BEGIN Selected text

There she learned that Alfonso V, with 20,000 men, had crossed the border from Portugal into Estremadura on May 25, and marching to Plasencia, where his Castilian allies joined him, had publicly married La Beltraneja and had himself and his fifteen year old bride proclaimed King and Queen of Castile and Leon.

Fernando rode frantically through the north, seeking to raise an army. He had become unpopular in Castile however, since his attempt to usurp the crown and it was evident that any successful appeal to the country must come from Isabel herself. It appeared only too likely however, that Alfonso would soon have both her and the kingdom in his power.

Queen Isabel, wearing a breastplate of steel over her pain brocade dress, pressed her lips silently together as she mounted her horse and took the road to the north.

                                                                                  Chapter VIII

Instead of marching to seize Isabel, Alfonso V proceeded to Arévalo, in the heart of Castile, and camped there. By so doing he hoped to prevent her from assembling an army. He failed to reckon upon her awakening genius, a genius quite as remarkable in its way as that of Saint Joan of Arc and he gave her the one thing she needed, time.

She proceeded to make the most of her advantage. Sickness, foul weather and rough dangerous country were no obstacles to her. For months she lived almost constantly on horseback, going from one end of the kingdom to the other, making speeches, holding conferences, sitting up all night dictating letters to her secretaries, holding court all morning to sentence a few thieves and murderers to be hanged and riding a hundred miles or two over cold mountain passes to plead with some lukewarm nobleman for five hundred soldiers. Wherever she went, she stirred into flame the ancient hatred of the Castilians for the Portuguese, who had defeated their ancestors so decisively at Aljubarrota in 1385. She concluded every appeal with a passionate prayer:

“Thou O Lord, who knowest the secrets of the heart, of me Thou knowest that not by an unjust way, not by cunning or by tyranny, but by believing truly that these realms of the King my father, belong to me rightfully, have Endeavored to obtain them, that what the kings my forebears won with so much bloodshed may not fall into the hands of an alien race. Lord, in whose hands lies the sway of kingdoms, I humbly beseech Thee to hear the prayer of Thy servant and show forth the truth and manifest Thy will with Thy marvelous works, so that if my cause is not just, I may not be allowed to sin through ignorance and if it is just, Thou give me wisdom and courage to sustain it with the aid of Thine arm, that through Thy grace we may have peace in these kingdoms, which till now have endured so many evils and destructions.”

END Selected text
BEGIN Listed records

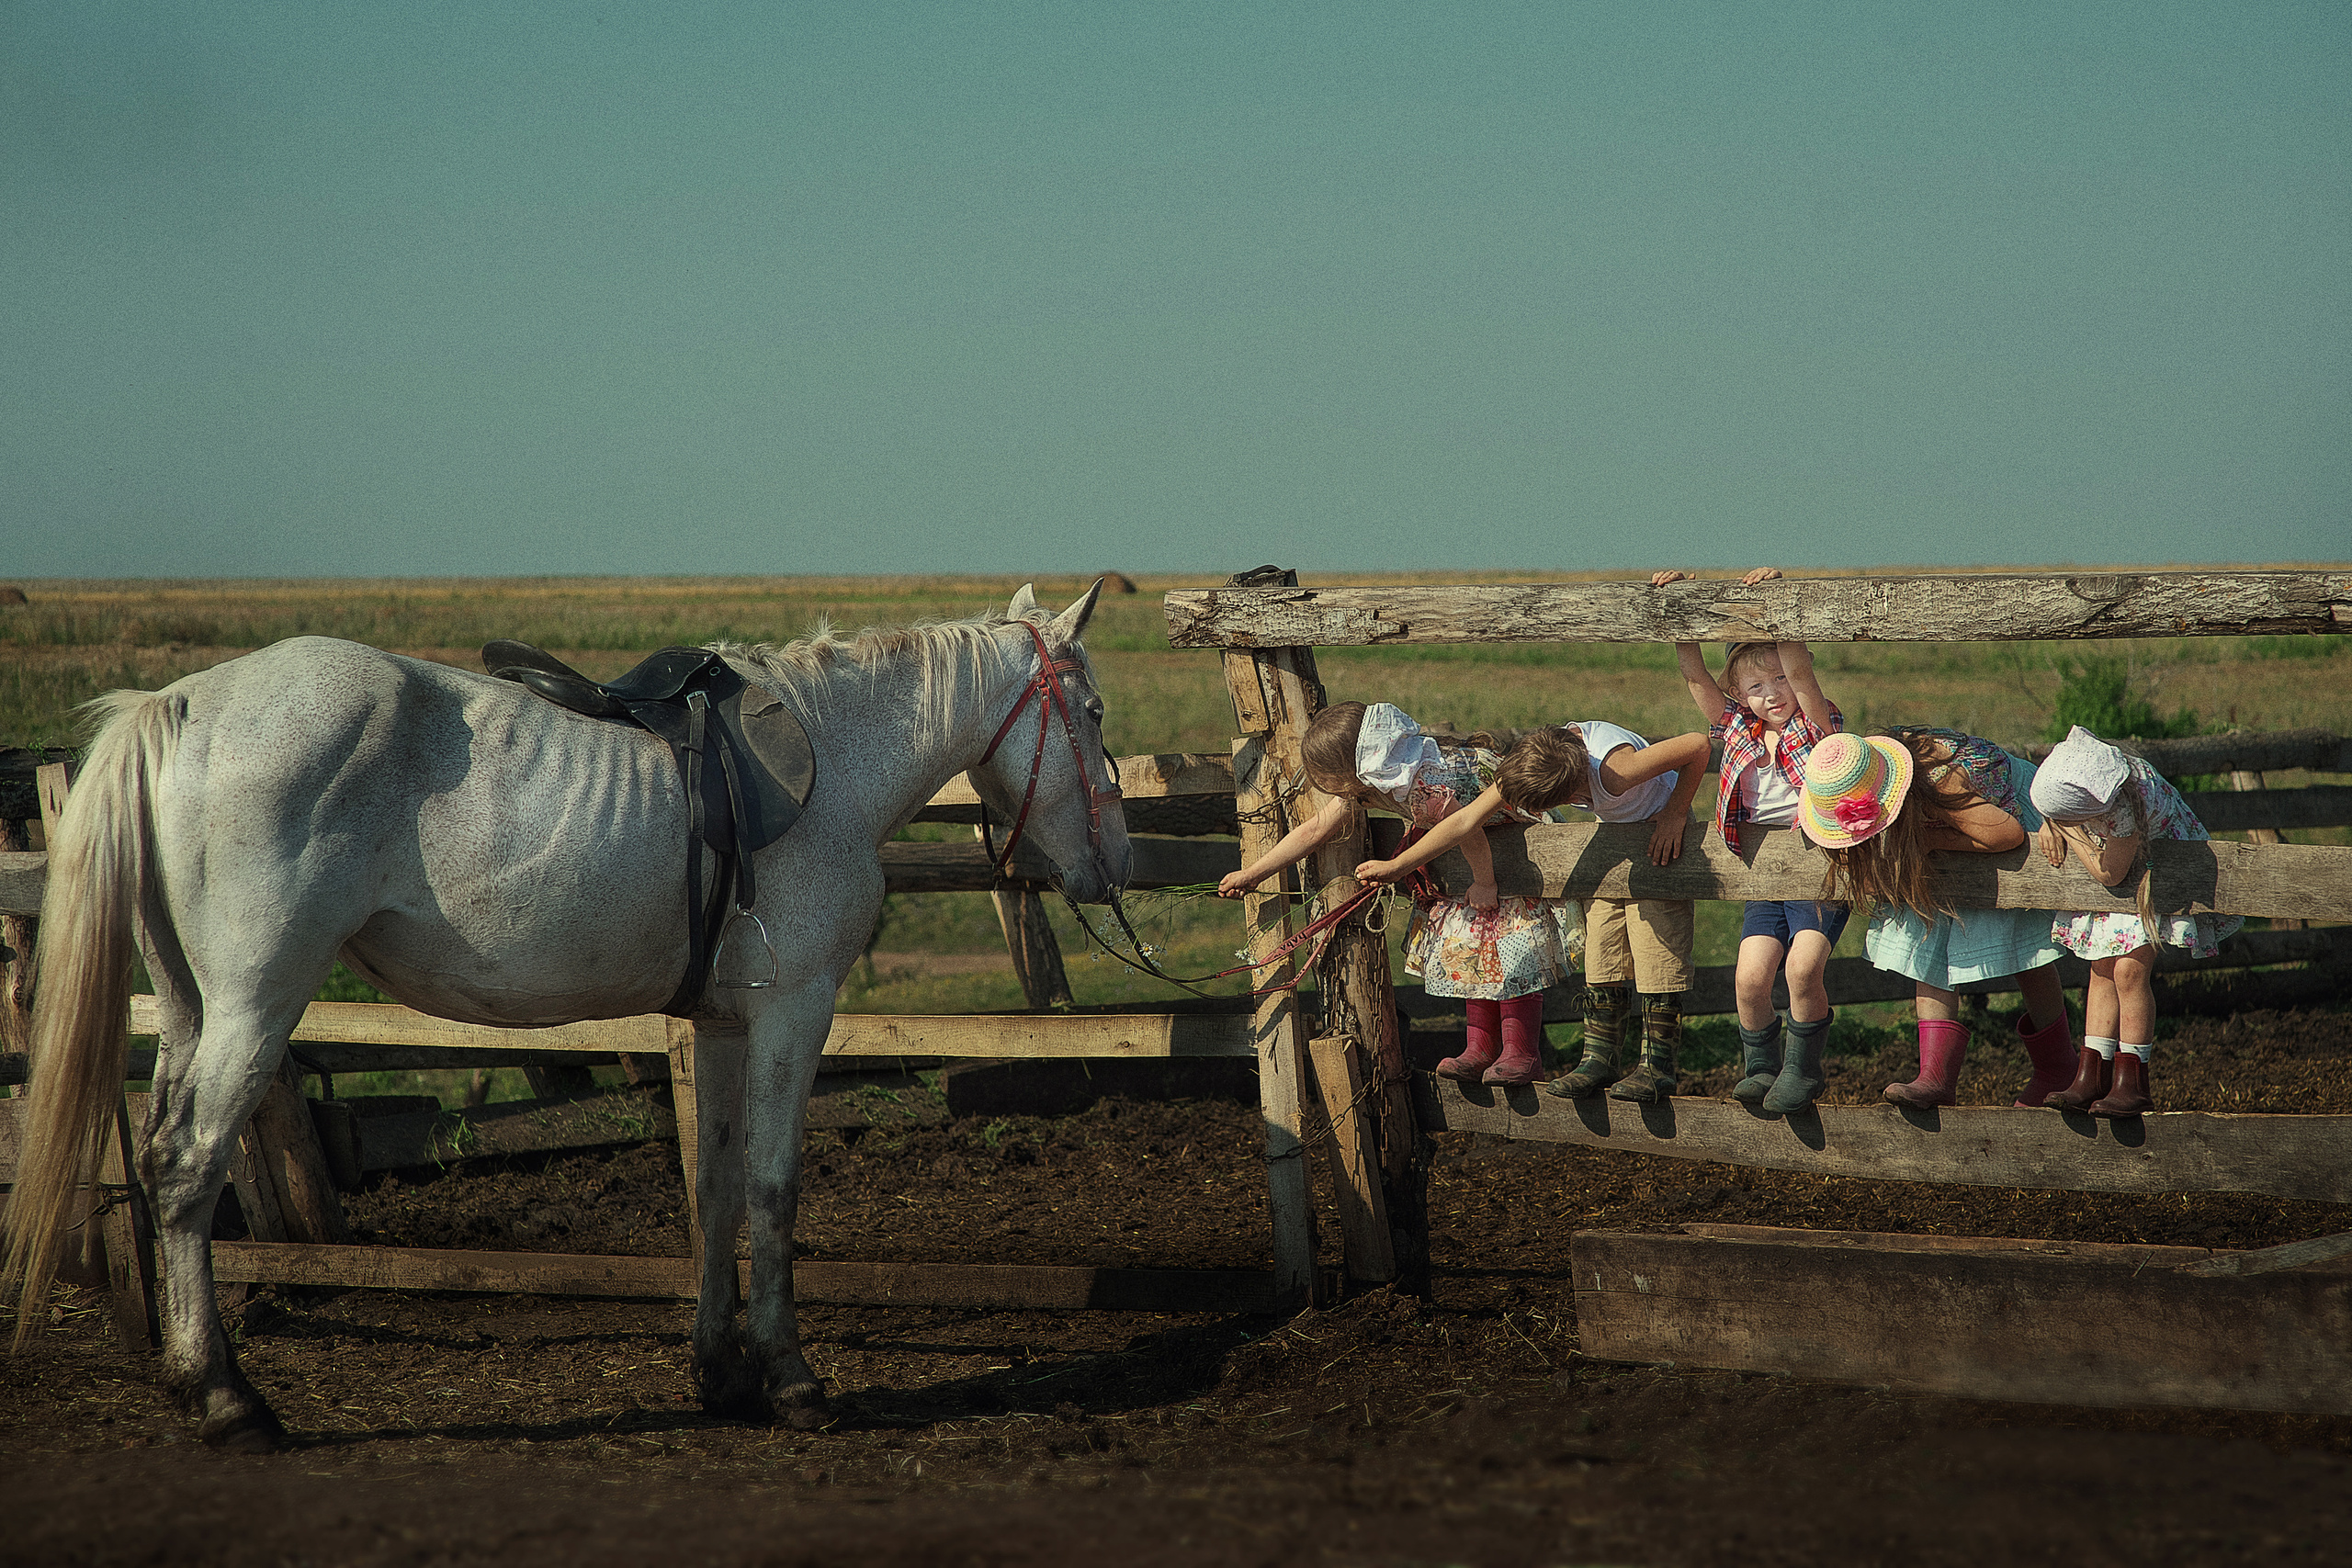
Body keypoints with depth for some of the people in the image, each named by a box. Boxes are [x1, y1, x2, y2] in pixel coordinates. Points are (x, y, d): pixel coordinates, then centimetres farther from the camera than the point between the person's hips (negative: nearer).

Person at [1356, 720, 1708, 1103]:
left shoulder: (1612, 772, -43)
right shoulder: (1530, 765, -24)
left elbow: (1698, 745, -38)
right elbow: (1465, 821, -17)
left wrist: (1675, 816, -27)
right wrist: (1396, 866, -18)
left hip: (1659, 832, -6)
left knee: (1656, 956, -9)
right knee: (1599, 956, 3)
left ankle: (1657, 1065, -1)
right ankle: (1599, 1059, 9)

END Listed records

• [Exercises]:
**a.** Rewrite the paragraph in the account of Queen Isabel that begins "She proceeded to make the most of her advantage" as a short bulleted list of its main facts.
**b.** Please proceed with the account of Queen Isabel, starting right after her prayer, and add a few paragraphs.

• [Answers for the tasks]:
**a.**
- Isabel made full use of the time Alfonso V gave her. Sickness, foul weather and rough, dangerous country did not stop her.
- For months she lived almost constantly on horseback, traveling from one end of the kingdom to the other.
- She made speeches, held conferences, dictated letters to her secretaries through the night, and held court in the mornings to sentence thieves and murderers to be hanged.
- She rode a hundred miles or two over cold mountain passes to ask lukewarm noblemen for five hundred soldiers.
- Everywhere she went, she stirred up the Castilians' ancient hatred of the Portuguese, who had decisively defeated their ancestors at Aljubarrota in 1385.
- She ended every appeal with a passionate prayer.

**b.**
While Fernando collected troops from the northern provinces, Isabel assembled several thousand men at Toledo and rode at their head, in full armour like Saint Joan, to meet her husband at Valladolid. By the end of June they had assembled a motley host of forty-two thousand men, poorly equipped and badly disciplined, many of them farm hands and released convicts. Whipping them hastily into thirty-five battalions, Fernando left Valladolid in July and struck south-west to the river Duero. Isabel, who was ill, remained at Tordesillas to keep the line of communications open and to watch developments.

Alfonso marched to Toro, which yielded to him. There the impulsive Fernando besieged him, hoping to crush him quickly and ten march north against the French, who were invading Guipúzcoa. But the governor of Castro Nuño, who had treacherously gone over to the Portugese. His army threatened with starvation, Fernando had no choice but to retreat to Medina del Campo. Many of his men deserted on the way and it was only a remnant of the great army that he brought back to the disappointed Queen.

A disaster that would have been crushing to ordinary persons only stimulated Isabel to greater efforts. From this time on she was fortunate in having almost constantly with her, as friend and adviser one of the ablest men of his time, Don Pedro Gonzalez de Mendoza, Cardinal of Spain. Son of a distinguished soldier and poet, the Marques of Santillana, he was learned, acute, charming, a devout churchman, a skillful soldier and a profound statesman. It was he who now made a suggestion that saved the day for Isabel. He appealed to the clergy to melt down the silver plate accumulated as gifts and heirlooms in various churches for centuries. In this way a sum of thirty million maravedis was realized. The help of the church enabled Isabel to pay her troops, to enlist new recruits, to bring gunpowder and heavy lombards from Italy and Germany and to buy food and clothing. By December first, less than five months after the retreat from Toro, a new army was ready for the field. It comprised only fifteen thousand men, ut they were well armed and well trained.

Fernando marched again toward Toro. Alfonso offered to retire on condition he receive Toro and Zamora, the kingdom of Galicia, and a sum of money. But Isabel declared that she would never give away a single battlement of her father’s kingdom.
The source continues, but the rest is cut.